## Text section
Thursday, July 28, 2005
Unsolicited and Unwarranted Advice
Blah...Blah...Blah...And what not...
And Blah...Blah...Blah...
Preface: Please note that I believe that "advice" can be a wonderful tool to help us make important decisions, depending upon the person who doles out the advice, the motivation behind the advice-giving, and the manner in which it is given. I surely have been the beneficiary of great advice, and don't mind saying so, since I believe that it was a labor of love. Whether I asked for advice or not, some loving and well meaning folks have really come through for me. And I thank them for that.
Some suggest that advice is "always for the best." In fact, a couple of older cousins of mine engaged in a coversation battle of "One-Upmanship" a few years ago after we attended my uncle's funeral. Just as a little background information, my older brother and I were also riding in the car enroute to the Veterans' cemetery. One of my cousins was raised in the North and the other in the South. And each is a "self-professed expert" on various issues both big and small. The battle conversation involved burial arrangements. If the occassion had been a family reunion, they would have been debating about grilling techniques or etiquette. They actually get along quite well, but they just can't resist the calling of the One-Upmanship. Here's their conversation:
Antoinette (driving): When we get to the cemetery we're going to have to wait for them to set up Uncle T's casket.

## What is asked
1. In the advice post:
(a) What date heads it?
(b) Where were the two cousins raised?
(c) Where was the car headed?
2. In the advice post, take the part that opens with "Thursday, July 28, 2005" and closes with "them for that.". Can you write it out again with "tool" swapped for "instrument"?
3. Does the advice post support each statement? Answer yes or no, and quote the deciding words.
(a) The two cousins do not get along well.
(b) The older brother rode in the car to the cemetery.
(c) Antoinette was the one driving.
The material after this point is separate from the advice post.

## Stored records

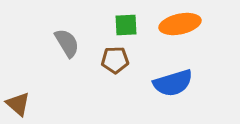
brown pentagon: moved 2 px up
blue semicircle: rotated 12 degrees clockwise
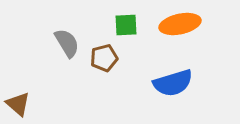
brown pentagon: moved 11 px left, 2 px up; rotated 12 degrees counterclockwise
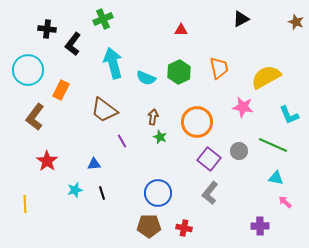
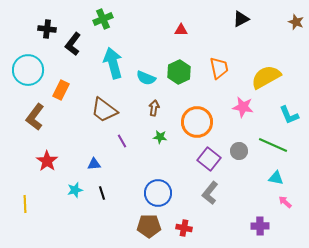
brown arrow: moved 1 px right, 9 px up
green star: rotated 16 degrees counterclockwise
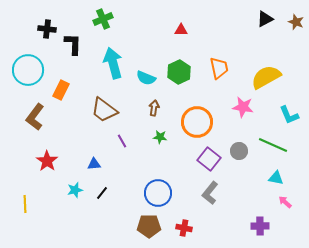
black triangle: moved 24 px right
black L-shape: rotated 145 degrees clockwise
black line: rotated 56 degrees clockwise
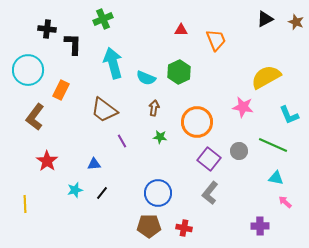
orange trapezoid: moved 3 px left, 28 px up; rotated 10 degrees counterclockwise
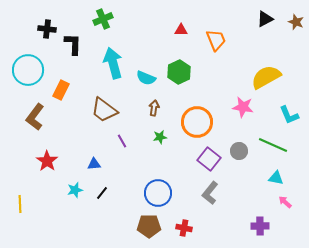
green star: rotated 16 degrees counterclockwise
yellow line: moved 5 px left
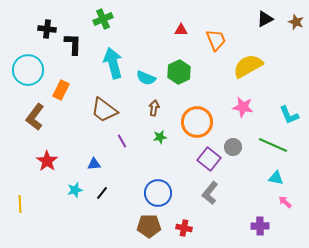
yellow semicircle: moved 18 px left, 11 px up
gray circle: moved 6 px left, 4 px up
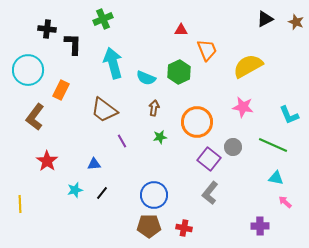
orange trapezoid: moved 9 px left, 10 px down
blue circle: moved 4 px left, 2 px down
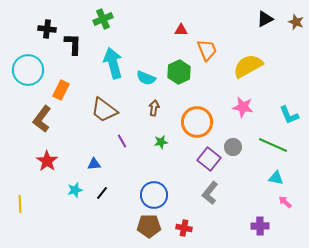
brown L-shape: moved 7 px right, 2 px down
green star: moved 1 px right, 5 px down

## Responses per task
1.
(a) Thursday, July 28, 2005
(b) One was raised in the North and the other in the South.
(c) To the Veterans' cemetery.

2.
Thursday, July 28, 2005
Unsolicited and Unwarranted Advice
Blah...Blah...Blah...And what not...
And Blah...Blah...Blah...
Preface: Please note that I believe that "advice" can be a wonderful instrument to help us make important decisions, depending upon the person who doles out the advice, the motivation behind the advice-giving, and the manner in which it is given. I surely have been the beneficiary of great advice, and don't mind saying so, since I believe that it was a labor of love. Whether I asked for advice or not, some loving and well meaning folks have really come through for me. And I thank them for that.

3.
(a) No: "They actually get along quite well"
(b) Yes: "my older brother and I were also riding in the car enroute to the Veterans' cemetery"
(c) Yes: "Antoinette (driving)"